= 43 Plan =

1970s technical plan in China

The Four Three Plan or 43 Plan was the People's Republic of China's plan to introduce complete sets of technical equipment on a large scale from the United States, the Federal Republic of Germany, France, Japan, the Netherlands, Switzerland, Italy and other Western countries in the early 1970s. It was formally proposed in 1973. Since the late 1960s and early 1970s, China made use of foreign exchange reserve as well as deferred payment to import US$4.24 billion of machinery.

== Background ==
Since 1954, China has implemented a ticket system.
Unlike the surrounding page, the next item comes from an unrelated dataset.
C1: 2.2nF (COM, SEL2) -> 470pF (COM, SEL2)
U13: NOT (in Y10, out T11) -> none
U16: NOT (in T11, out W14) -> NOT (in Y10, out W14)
The number of cloth tickets issued each year needs to be calculated repeatedly and stipulated in a central document. Depending on the climate, the standards in various places are slightly different. Generally speaking, each adult is issued a ticket of 16 feet, 18 feet or 20 feet per year (a pillow towel requires about 2 feet of tickets). This is a serious issue because the annual cotton output has been hovering at more than 40 million tons, and textile raw materials are in short supply. In order to solve the problem of cotton production, Zhou Enlai held a cotton work meeting every year. Moreover, increasing cotton production also faces the problem of competition for land between grain and cotton. At that time, in industrialized countries, chemical fibers accounted for 40% or more of textile raw materials. In China, this proportion is only 5.5%. In July 1970, the former Ministry of Textile Industry, the First Ministry of Light Industry, and the Second Ministry of Light Industry were officially merged into the Ministry of Light Industry, with Qian Zhiguang as minister. Zhou Enlai announced: The country will focus on light industry, light industry will focus on textiles, and textiles will focus on chemical fibers.

== Planning procedure ==
Gu Xiulian, an outstanding young female cadre and model worker carefully cultivated by the Ministry of Textiles, was chosen by the organization and transferred to the planning team. In the second half of 1971, Qian Zhiguang proposed that China's own oil and gas resources could be used to build several chemical fiber bases with a production capacity of 1 million tons, equivalent to 20 million dans of cotton. The required technical equipment can be imported from abroad. In this regard, Zhou Enlai and Li Xiannian instructed the State Planning Commission to study and consider introducing chemical fiber equipment to solve the clothing problem and fertilizer equipment to solve the problem.